Den Bürgermeistern hat der Rechnungshof kürzlich in Sachen Freizeitwohnsitze bereits den Spiegel vorgehalten. Die Überprüfung von Ferienwohnsitzen bleibt oft auf der Strecke, selbst wenn es deutliche Anhaltspunkte gibt. Wegschauen statt hinschauen. Am Beispiel des Investoren-Hotels in Oetz muss man sich aber auch fragen, wie genau das Land hinschaut. Das Anleger-Hotel in Oetz ist mit 58 Anleger-Wohnungen eines der größten in Tirol. Bei solchen Modellen werden Hotels-Appartements von vermögenden Bürgern und Firmen aus anderen EU-Ländern gekauft und dann über einen Hotelbetreiber an Urlauber vermietet. Kritiker orten in solchen Modellen die Gefahr versteckter Freizeitwohnsitze. Im Fall von Oetz können die Investoren selbst ihre erworbene Wohnung in dem Hotel im Rahmen ihres Urlaubs buchen. Ein Betreibervertrag regelt die Bedingungen dafür, unter anderem in einer eigenen Klausel mit der Bezeichnung „Eigeneinbuchung“. Ein Anwalt ortet in den Vertragsklauseln die Möglichkeit der Umgehung des Freizeitwohnsitz-Verbots.
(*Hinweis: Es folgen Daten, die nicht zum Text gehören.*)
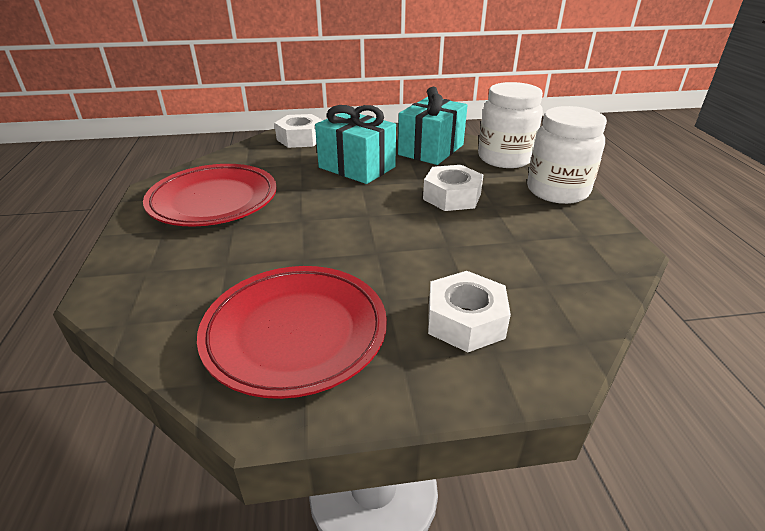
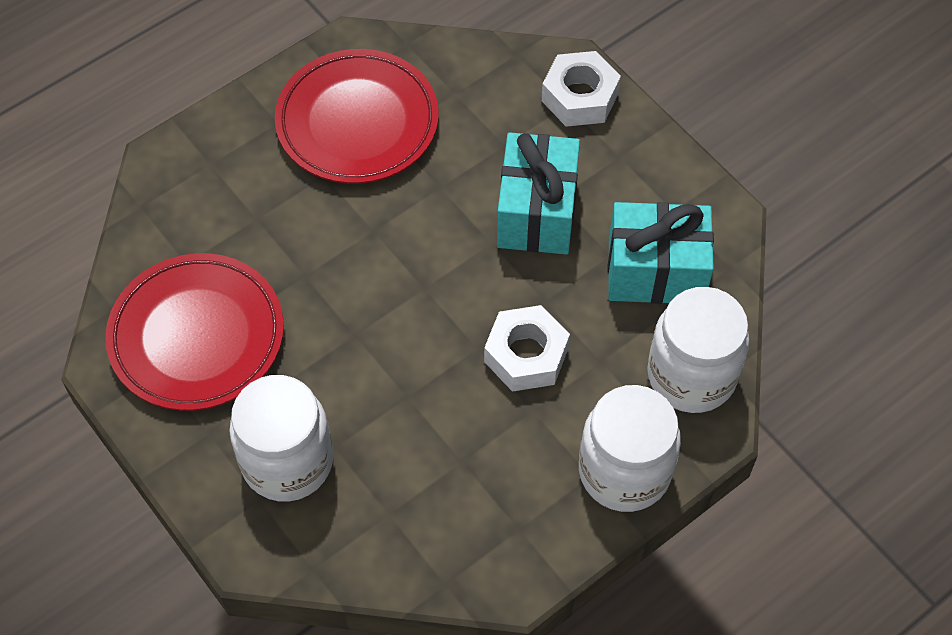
camera: 60 degrees right, 25 degrees up
white nut [428,271,511,352] -> white jar [229,375,333,502]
Und auch der unbedarfte Beobachter könnte sich fragen: Wozu brauchen die Investoren überhaupt eine eigene Klausel, die im Hotel ihre Eigennutzung regelt?
Ob der Betreibervertrag mit den Freizeitwohnsitzregelung kollidieren könnte, wollte das Land gegenüber der TT nicht beurteilen, sagt also weder Ja noch Nein. Zivilrechtliche Verträge würden schließlich nicht der Aufsicht durch das Land Tirol unterliegen. Sprich: Man hat sich das nicht angesehen. Schade. Solche Verträge könnte man sich auch ohne gesetzlichen Auftrag durchlesen, schließlich geht es um ein heikles Thema. So aber legt sich das Land nicht fest. Vielleicht passt aus Sicht des Landes alles, vielleicht auch nicht. Auch die BH hält sich zurück. Das schafft keine klare Richtschnur, sondern noch mehr Unsicherheit und stärkt Kritikern den Rücken, die in solchen Investorenmodellen eine mögliche Umgehung des Freizeitwohnsitzverbots orten. Dabei geht es ja in der Praxis genau darum, ob und inwieweit Vereinbarungen mit geltendem Recht kollidieren. Damit auch die Bürgermeister (sofern sie gewillt sind, siehe Rechnungshof) wissen, ob sie bei den Investorenmodellen überhaupt kontrollieren sollen oder solche Überprüfungen hinfällig sind, weil alles passt. Und auch die BH wird im Fall einer Prüfung nicht umhinkommen, die Verträge auszulegen – so oder anders.
Laut Tratter erarbeitet das Land bezüglich Freizeitwohnsitze bis Jahresende einen Leitfaden für die Gemeinden. Ob das Thema Investorenmodelle gestreift wird, ist offen.